Work order: Reproduce the lines below verbatim, omitting the pictures from your answer.

Chart comprehension data:
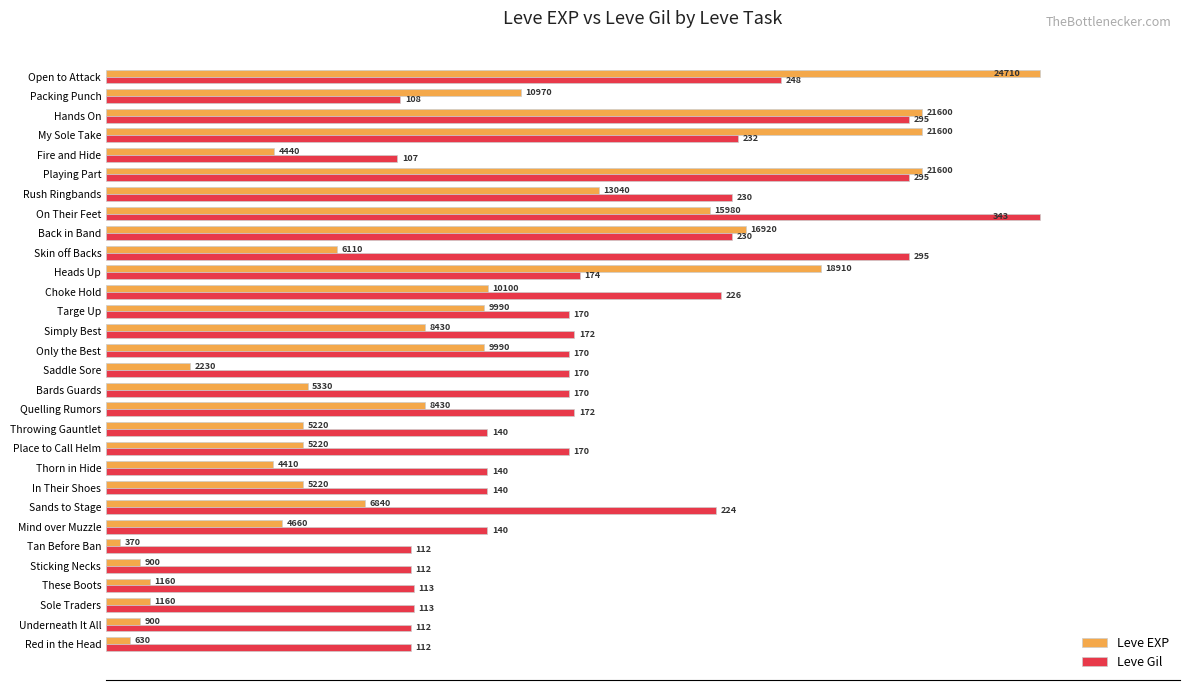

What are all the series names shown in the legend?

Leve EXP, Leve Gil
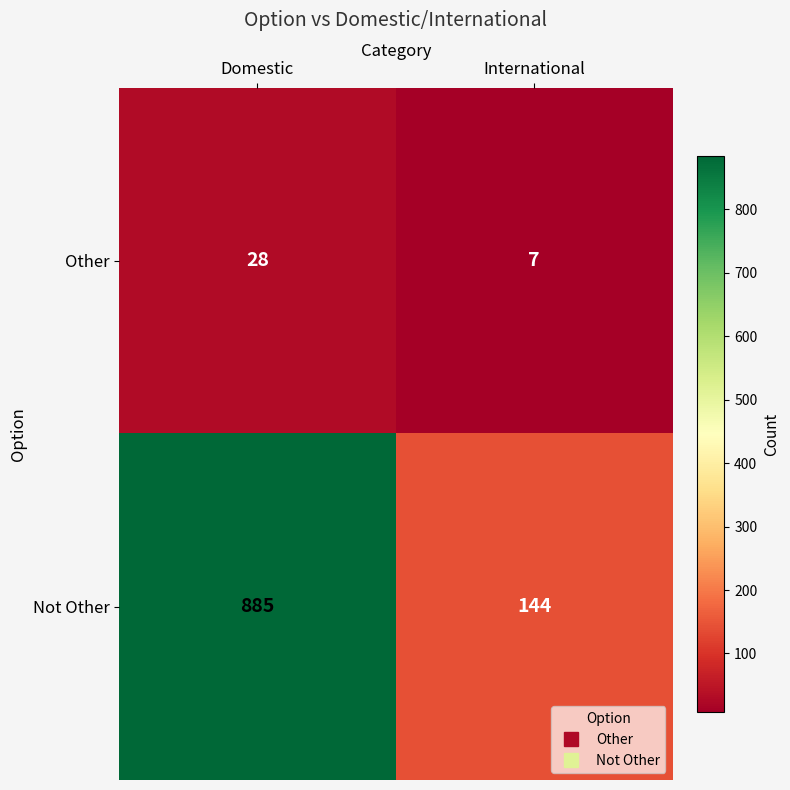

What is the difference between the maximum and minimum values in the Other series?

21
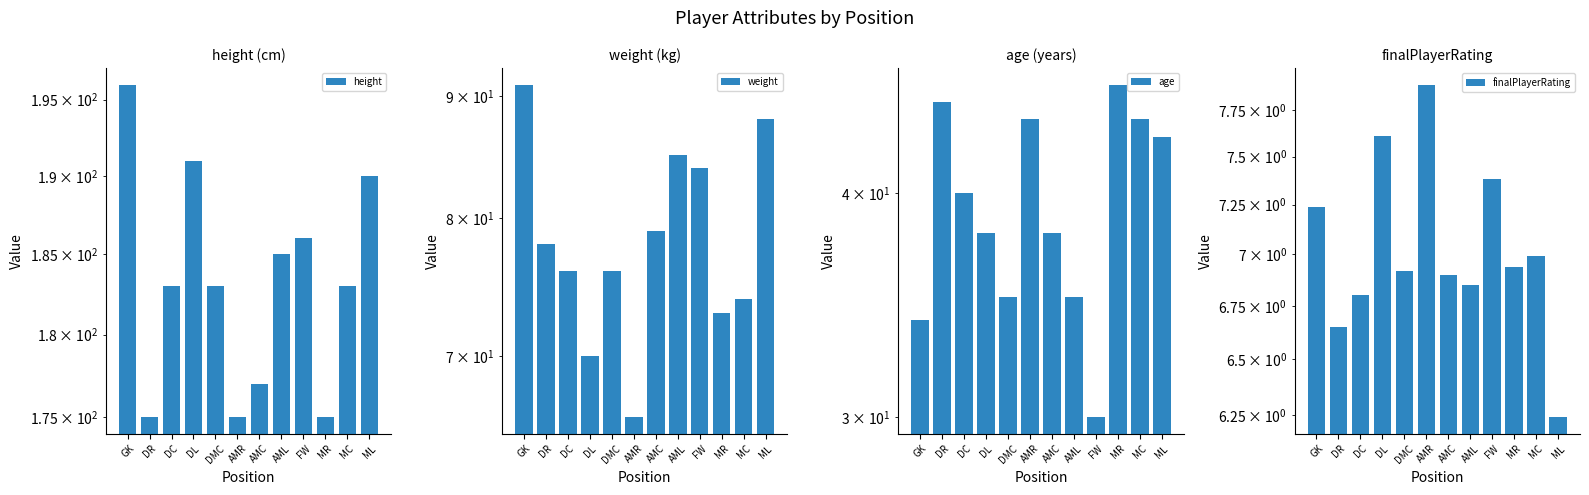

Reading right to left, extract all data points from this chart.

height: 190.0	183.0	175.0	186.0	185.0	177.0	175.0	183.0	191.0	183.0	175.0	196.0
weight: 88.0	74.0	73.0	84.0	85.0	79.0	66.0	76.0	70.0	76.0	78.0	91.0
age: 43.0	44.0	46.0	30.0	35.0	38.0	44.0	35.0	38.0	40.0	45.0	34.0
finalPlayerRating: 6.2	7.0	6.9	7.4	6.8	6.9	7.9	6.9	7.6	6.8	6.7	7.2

Answer space:
What are all the series names shown in the legend?

Leve EXP, Leve Gil

What is the difference between the maximum and minimum values in the Other series?

21

Reading right to left, extract all data points from this chart.

height: 190.0	183.0	175.0	186.0	185.0	177.0	175.0	183.0	191.0	183.0	175.0	196.0
weight: 88.0	74.0	73.0	84.0	85.0	79.0	66.0	76.0	70.0	76.0	78.0	91.0
age: 43.0	44.0	46.0	30.0	35.0	38.0	44.0	35.0	38.0	40.0	45.0	34.0
finalPlayerRating: 6.2	7.0	6.9	7.4	6.8	6.9	7.9	6.9	7.6	6.8	6.7	7.2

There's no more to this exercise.